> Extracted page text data
========

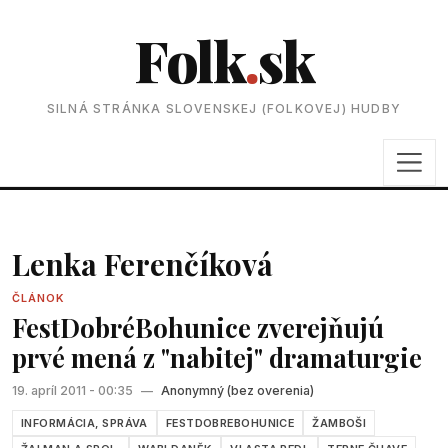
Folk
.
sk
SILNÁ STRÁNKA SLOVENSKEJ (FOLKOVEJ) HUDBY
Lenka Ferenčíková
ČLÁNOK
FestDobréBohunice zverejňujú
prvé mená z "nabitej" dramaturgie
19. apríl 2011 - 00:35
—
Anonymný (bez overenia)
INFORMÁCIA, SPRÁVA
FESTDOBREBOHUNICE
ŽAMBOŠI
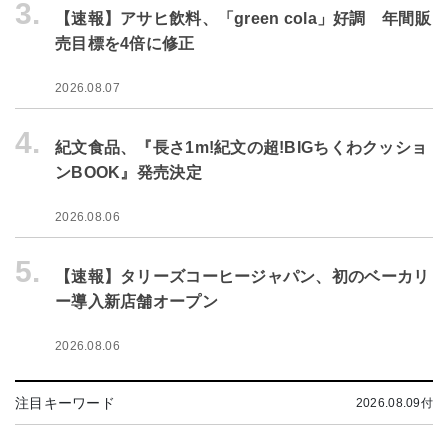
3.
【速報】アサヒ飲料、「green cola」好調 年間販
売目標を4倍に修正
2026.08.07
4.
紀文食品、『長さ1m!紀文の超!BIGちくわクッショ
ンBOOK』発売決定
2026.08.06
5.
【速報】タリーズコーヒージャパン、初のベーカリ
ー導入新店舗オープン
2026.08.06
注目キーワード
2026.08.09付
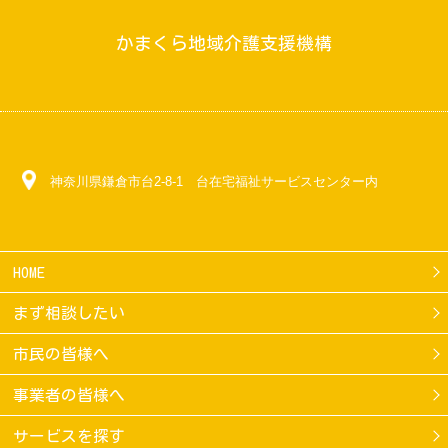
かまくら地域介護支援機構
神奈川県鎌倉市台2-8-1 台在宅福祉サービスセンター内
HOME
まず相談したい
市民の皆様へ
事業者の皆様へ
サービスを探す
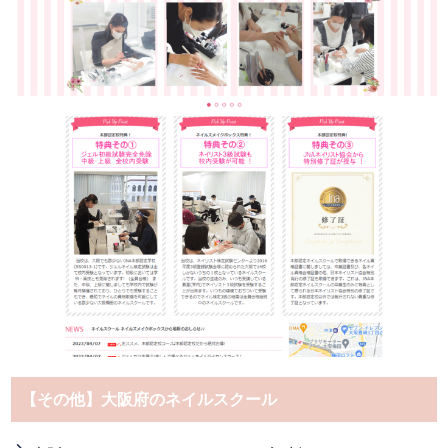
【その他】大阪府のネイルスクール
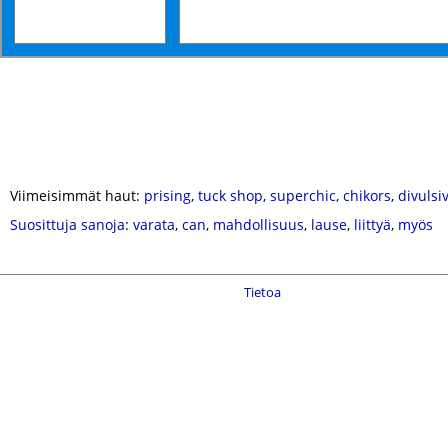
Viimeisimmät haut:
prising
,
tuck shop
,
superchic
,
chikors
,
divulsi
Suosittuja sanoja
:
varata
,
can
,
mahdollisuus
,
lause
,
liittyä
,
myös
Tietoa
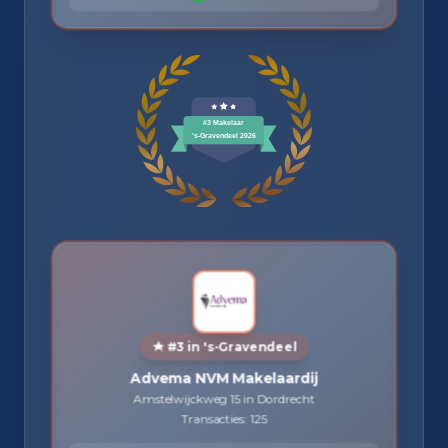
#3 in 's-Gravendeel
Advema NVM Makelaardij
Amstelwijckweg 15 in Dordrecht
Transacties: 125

========

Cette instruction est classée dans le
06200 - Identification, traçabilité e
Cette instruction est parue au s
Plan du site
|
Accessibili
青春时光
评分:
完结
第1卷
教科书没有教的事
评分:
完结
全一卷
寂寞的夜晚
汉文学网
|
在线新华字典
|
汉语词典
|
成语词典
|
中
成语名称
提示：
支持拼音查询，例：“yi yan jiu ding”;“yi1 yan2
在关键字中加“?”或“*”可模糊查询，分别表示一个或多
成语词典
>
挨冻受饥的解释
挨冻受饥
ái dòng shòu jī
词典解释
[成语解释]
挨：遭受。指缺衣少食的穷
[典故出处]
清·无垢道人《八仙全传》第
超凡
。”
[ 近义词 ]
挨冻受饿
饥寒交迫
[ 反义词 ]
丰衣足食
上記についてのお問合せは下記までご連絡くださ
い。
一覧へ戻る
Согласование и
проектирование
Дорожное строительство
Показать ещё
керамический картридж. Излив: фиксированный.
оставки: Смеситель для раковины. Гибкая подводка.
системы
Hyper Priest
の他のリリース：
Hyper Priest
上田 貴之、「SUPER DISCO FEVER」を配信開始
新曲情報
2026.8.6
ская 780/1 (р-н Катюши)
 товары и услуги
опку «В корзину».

========

Out of the preceding entries, pull each line that contains the word "instruction".

> Answer box
Cette instruction est classée dans le
Cette instruction est parue au s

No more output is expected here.